L’insolito culto di San Guinefort, cane levriero

San GuinefortMolto spesso nei testi religiosi si citano vicende che legano la vita di alcuni santi ai loro cani, fedeli amici che diedero loro un prezioso aiuto durante il loro apostolato. Da san Cristoforo a san Giovanni Bosco, da santa Margherita da Cortona al tanto amato san Rocco, rappresentato spesso in compagnia di un bastardino di nome Oreste.

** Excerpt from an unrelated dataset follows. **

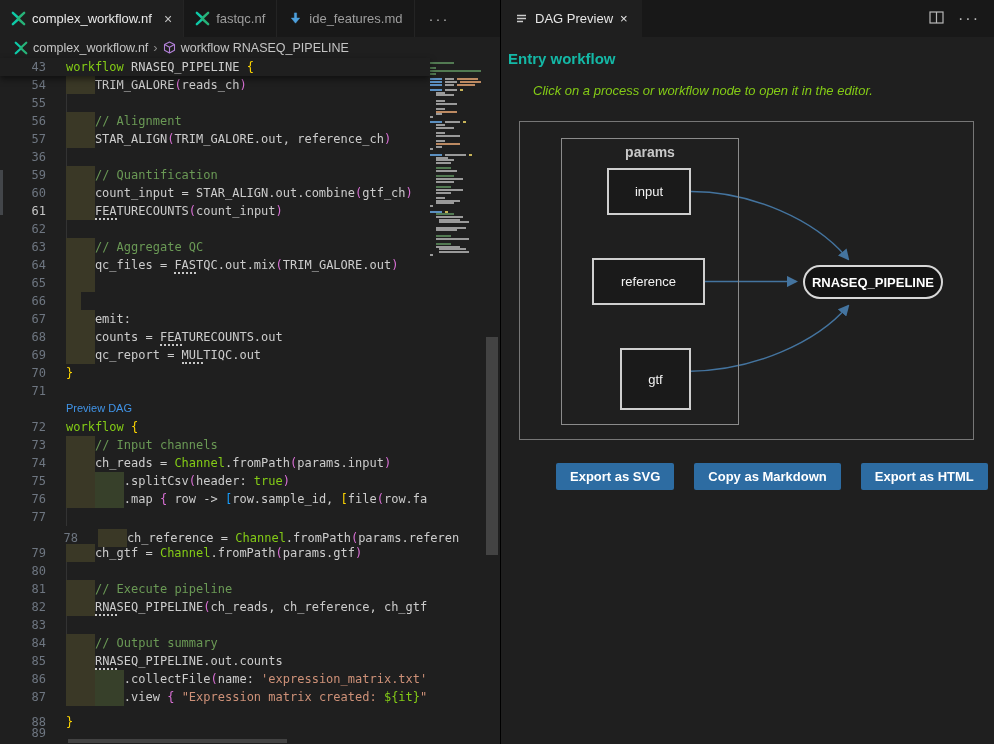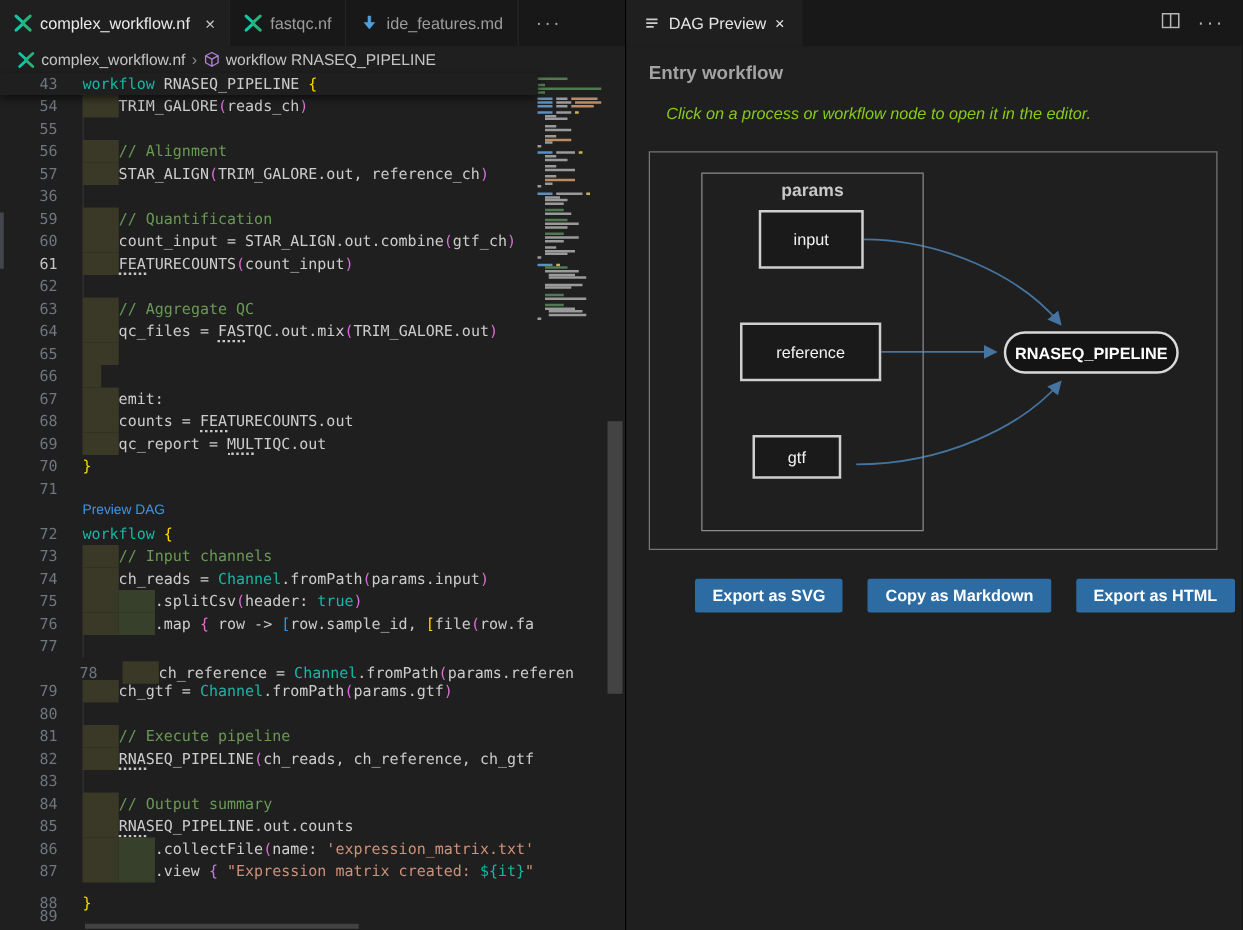"workflow" .tk-kw { color: #14b8a6 -> #84cc16 }
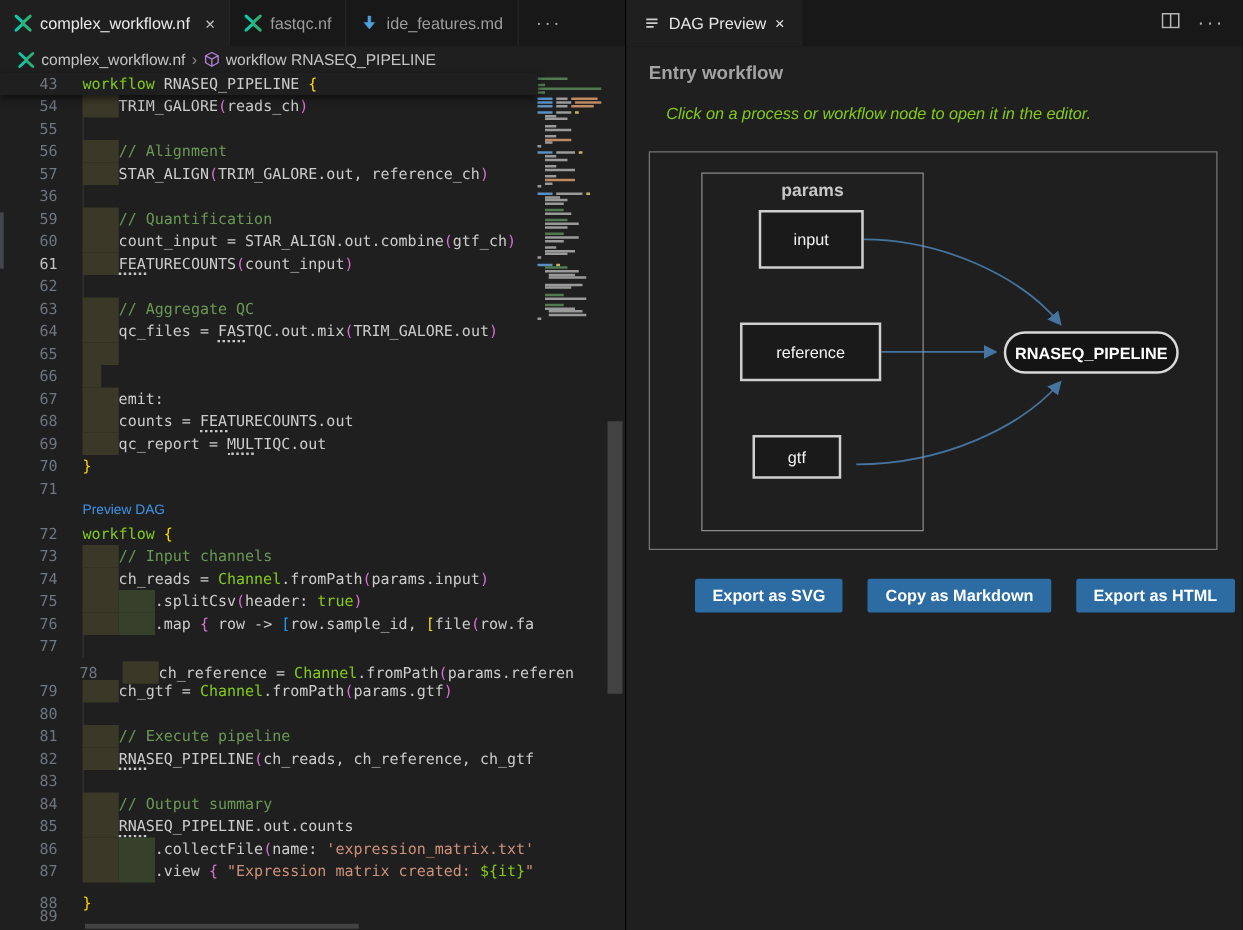"Entry workflow" .ptitle { color: #a3a3a3 -> #14b8a6; left: 18px -> 7px }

Fin qua nulla di strano, ma la storia che sto per raccontarvi ha dell’incredibile e arriva dal Medioevo. Quando si pronuncia la parola “martire” si pensa comunemente a una persona – magari un cristiano – sottoposta a torture durante la predicazione della parola di Dio. Se vi chiedessero chi è San Guinefort rispondereste probabilmente che è un martire francese, visto il nome. La risposta sarebbe esatta, con l’unica stranezza che, all’appellativo santo non possiamo accostare la figura di un uomo ma quella di un cane, nello specifico un levriero, che fu oggetto di venerazione per via dei fatti miracolosi che, si dice, avvenissero nelle vicinanze della sua tomba e che, per tale motivo, fu considerato e invocato come guaritore e protettore dei bambini.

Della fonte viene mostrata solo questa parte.